**Aim of the exercise**
Every line from the one with "For every layout" to the end of the listing below must be printed exactly, with no other text and no pictures.

**Data shown**
☆ ☆ ☆ ☆
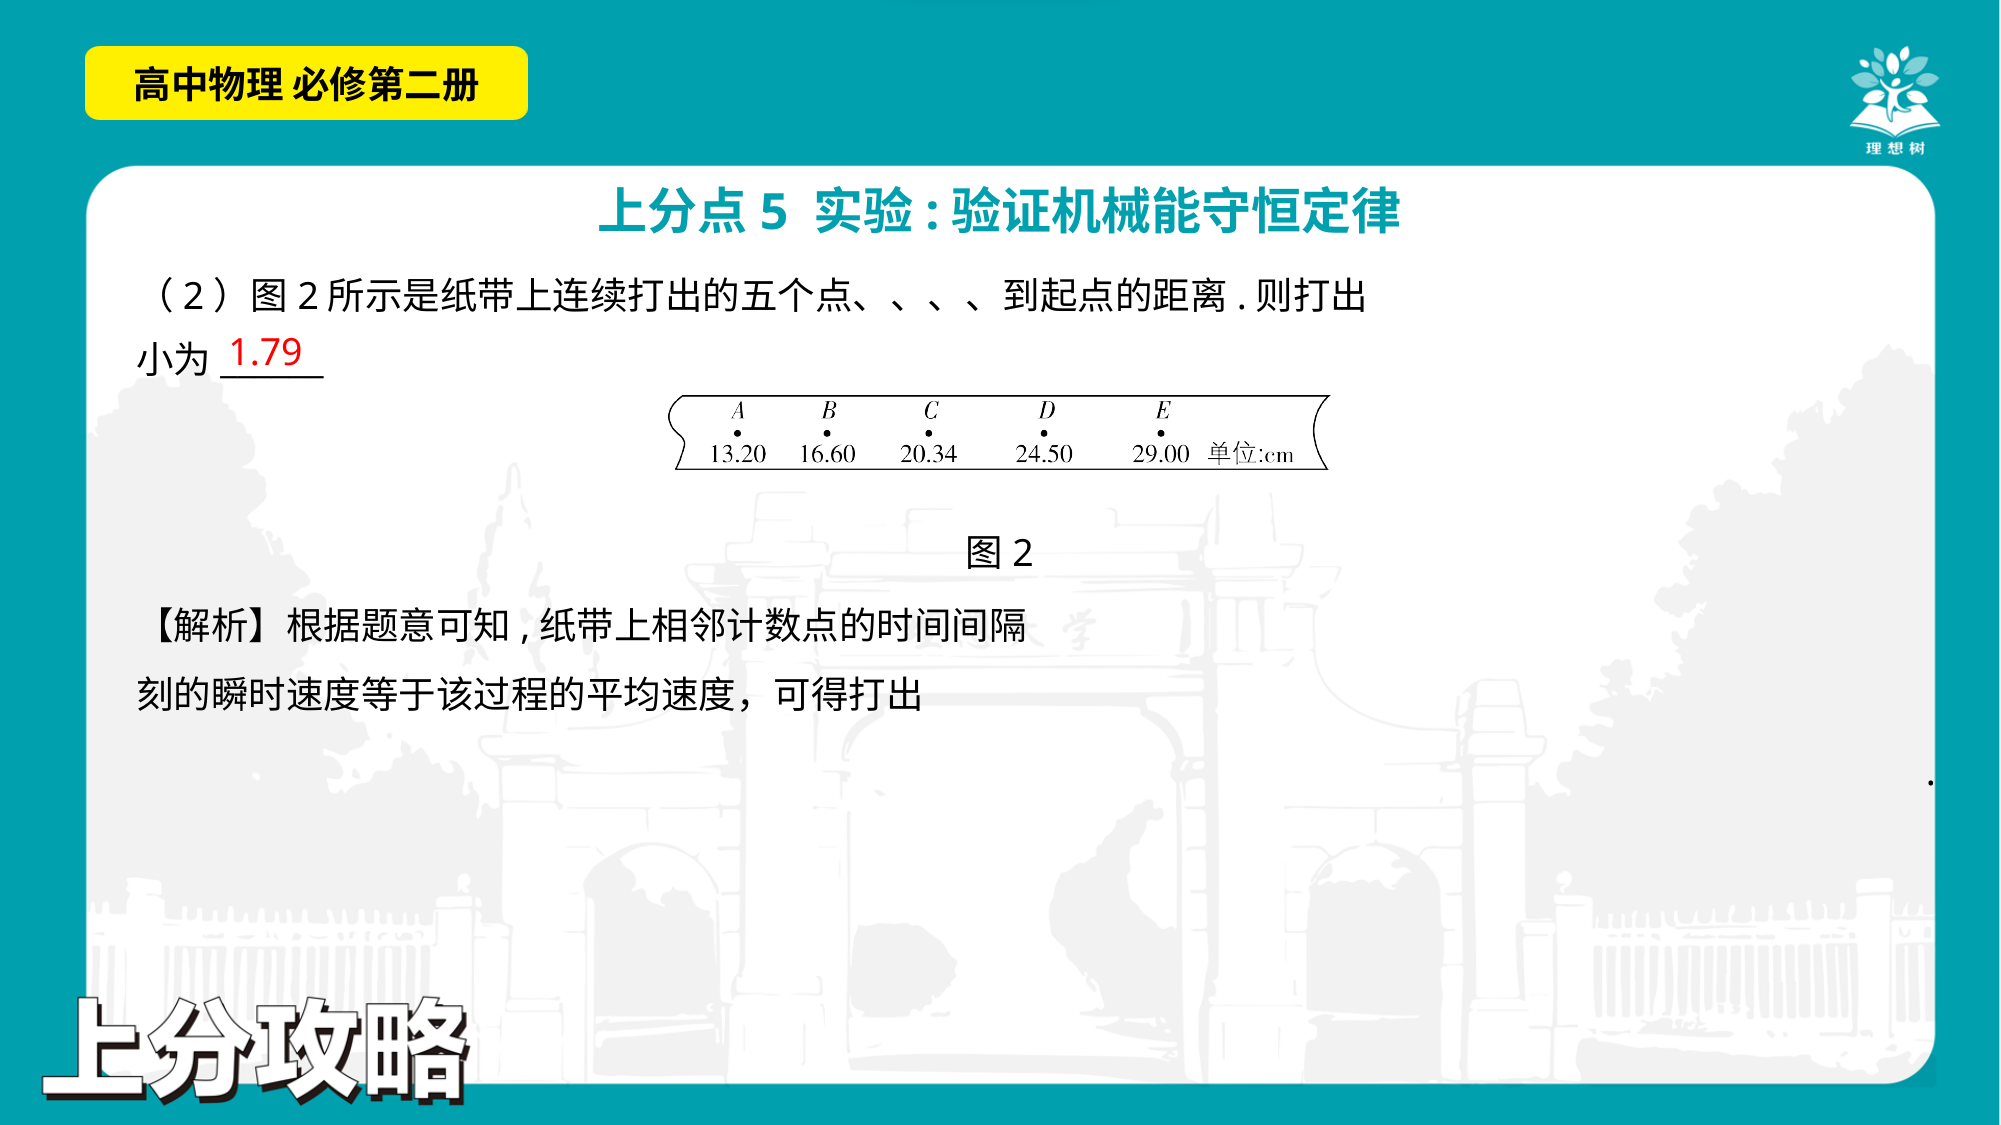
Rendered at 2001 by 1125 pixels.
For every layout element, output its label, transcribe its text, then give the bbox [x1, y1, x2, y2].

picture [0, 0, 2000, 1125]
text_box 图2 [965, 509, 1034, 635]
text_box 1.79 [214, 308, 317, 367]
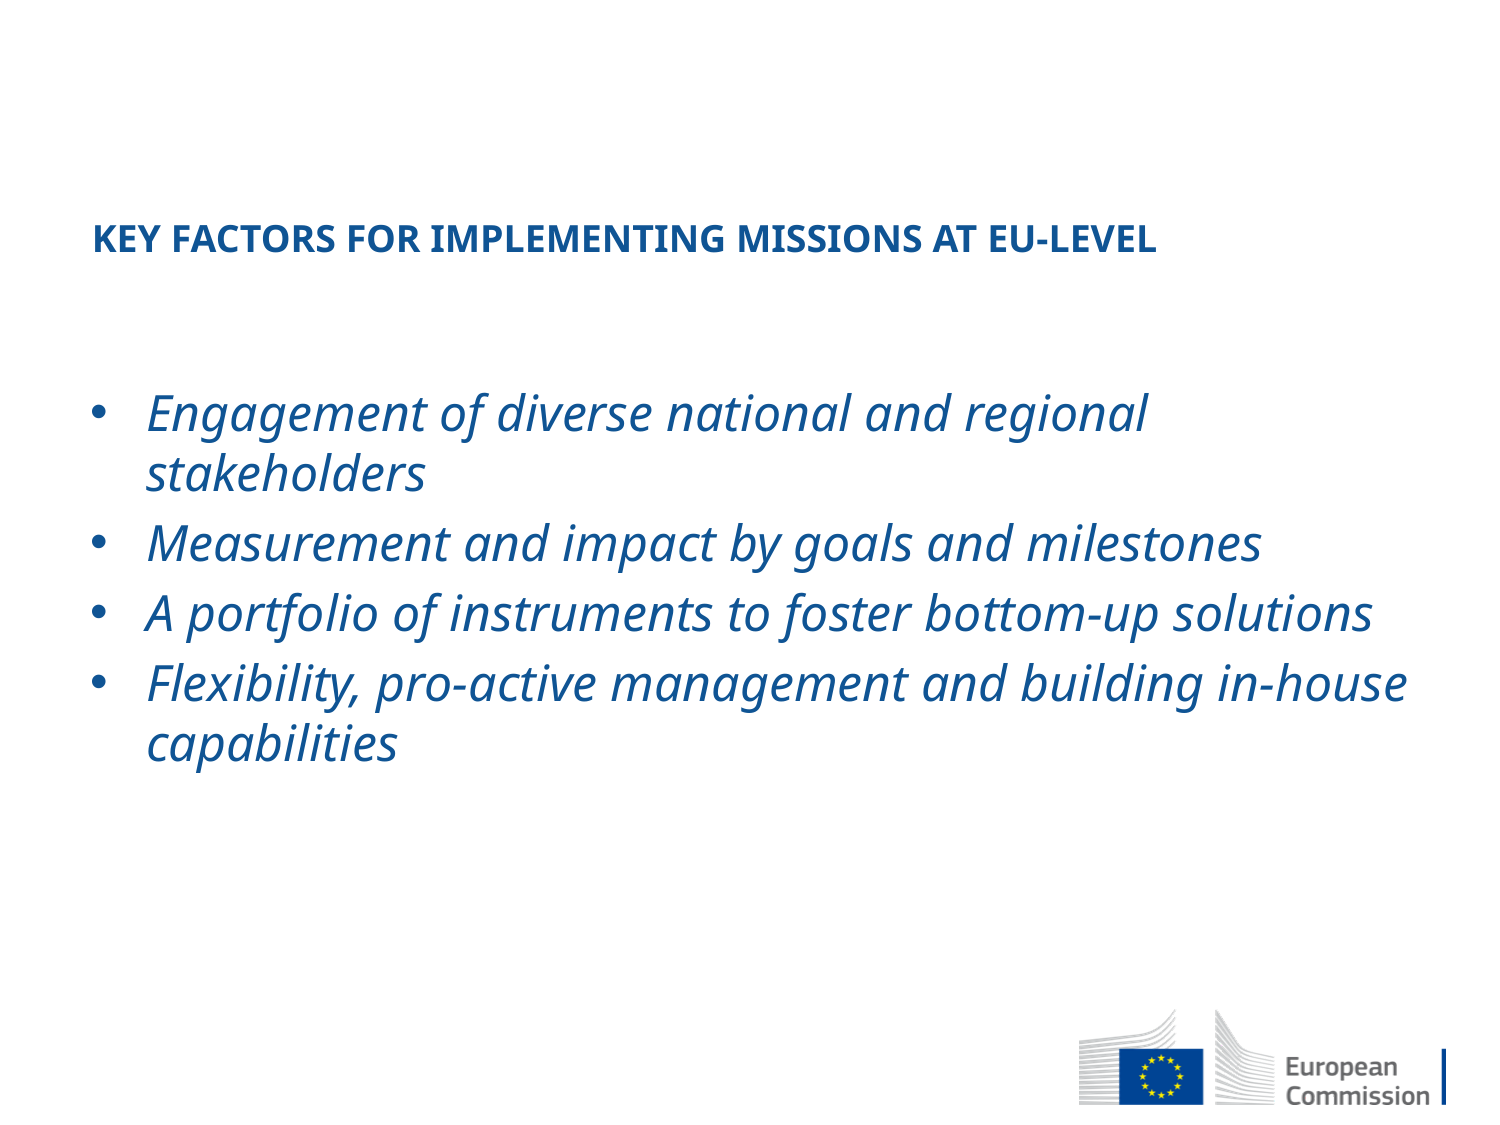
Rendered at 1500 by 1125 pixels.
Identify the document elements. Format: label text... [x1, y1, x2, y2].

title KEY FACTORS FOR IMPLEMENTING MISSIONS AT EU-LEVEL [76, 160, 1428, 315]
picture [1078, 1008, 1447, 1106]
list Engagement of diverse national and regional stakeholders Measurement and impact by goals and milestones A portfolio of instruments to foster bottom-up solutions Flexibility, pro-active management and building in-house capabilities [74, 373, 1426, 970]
☆ ☆ ☆ ☆
**Exercise result**
For every layout element, output its label, transcribe its text, then give the bbox [x1, y1, x2, y2].

picture [0, 0, 2000, 1125]
text_box 图2 [965, 509, 1034, 635]
text_box 1.79 [214, 308, 317, 367]
Rendered at 1500 by 1125 pixels.
Identify the document elements. Format: label text... [x1, y1, x2, y2].

title KEY FACTORS FOR IMPLEMENTING MISSIONS AT EU-LEVEL [76, 160, 1428, 315]
picture [1078, 1008, 1447, 1106]
list Engagement of diverse national and regional stakeholders Measurement and impact by goals and milestones A portfolio of instruments to foster bottom-up solutions Flexibility, pro-active management and building in-house capabilities [74, 373, 1426, 970]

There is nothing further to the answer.